» PROBLEM STATEMENT
Can you return every line of text in the items below word for word, leaving out the pictures?

A series of records:

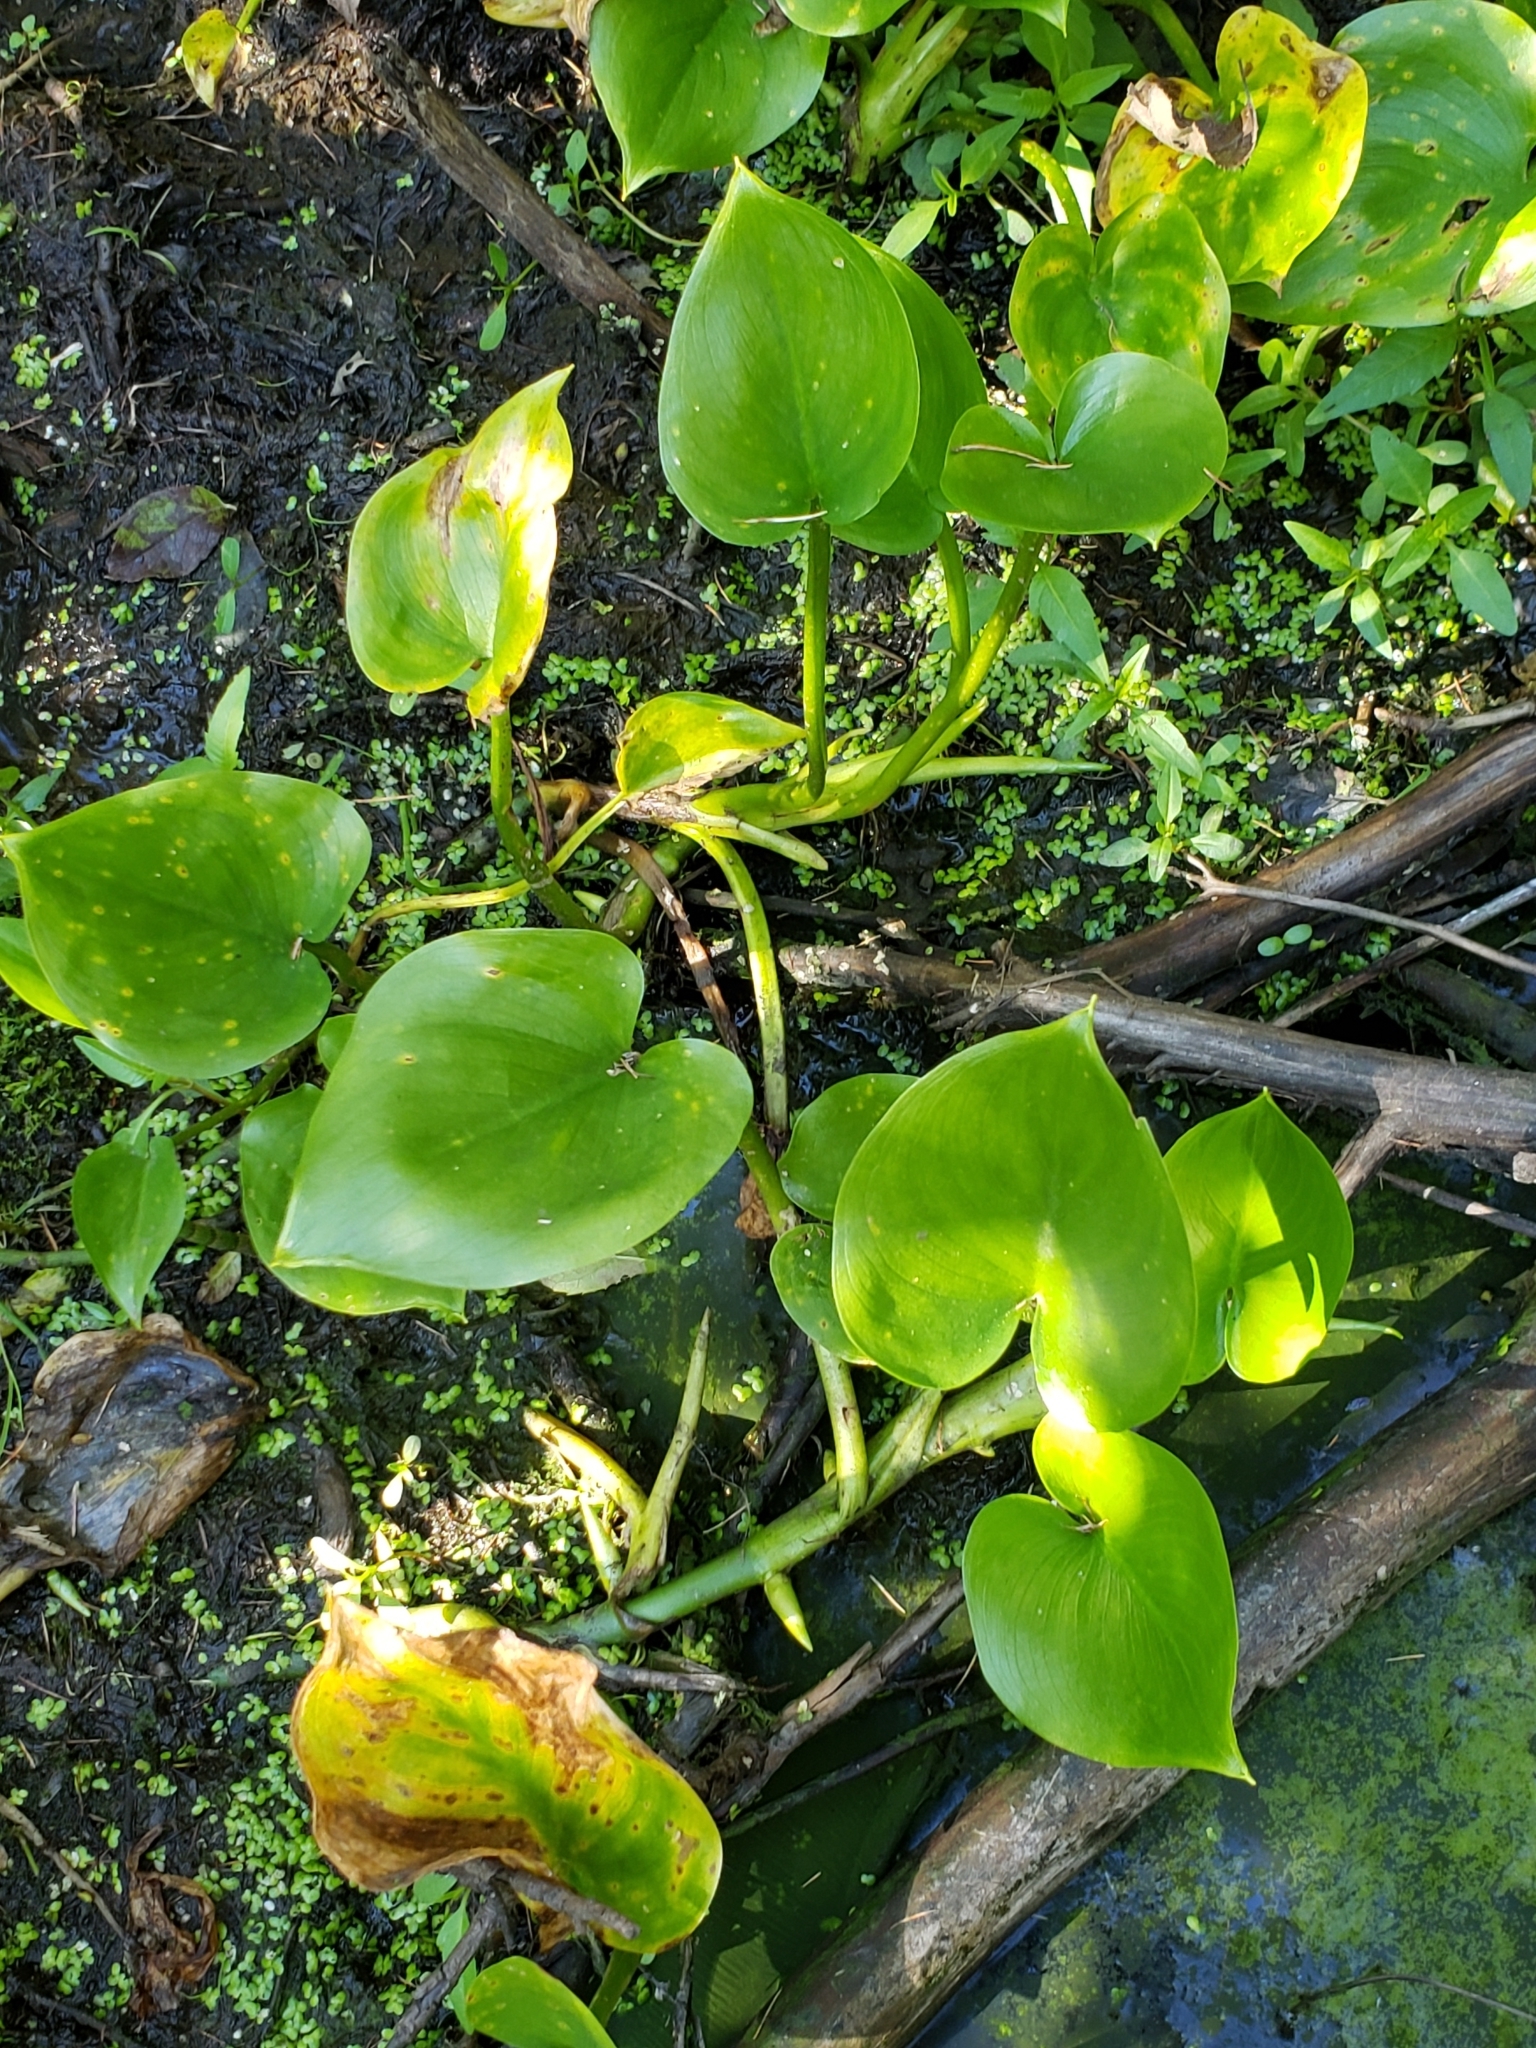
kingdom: Plantae
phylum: Tracheophyta
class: Liliopsida
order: Alismatales
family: Araceae
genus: Calla
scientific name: Calla palustris
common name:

» EXERCISE OUTPUT
kingdom: Plantae
phylum: Tracheophyta
class: Liliopsida
order: Alismatales
family: Araceae
genus: Calla
scientific name: Calla palustris
common name:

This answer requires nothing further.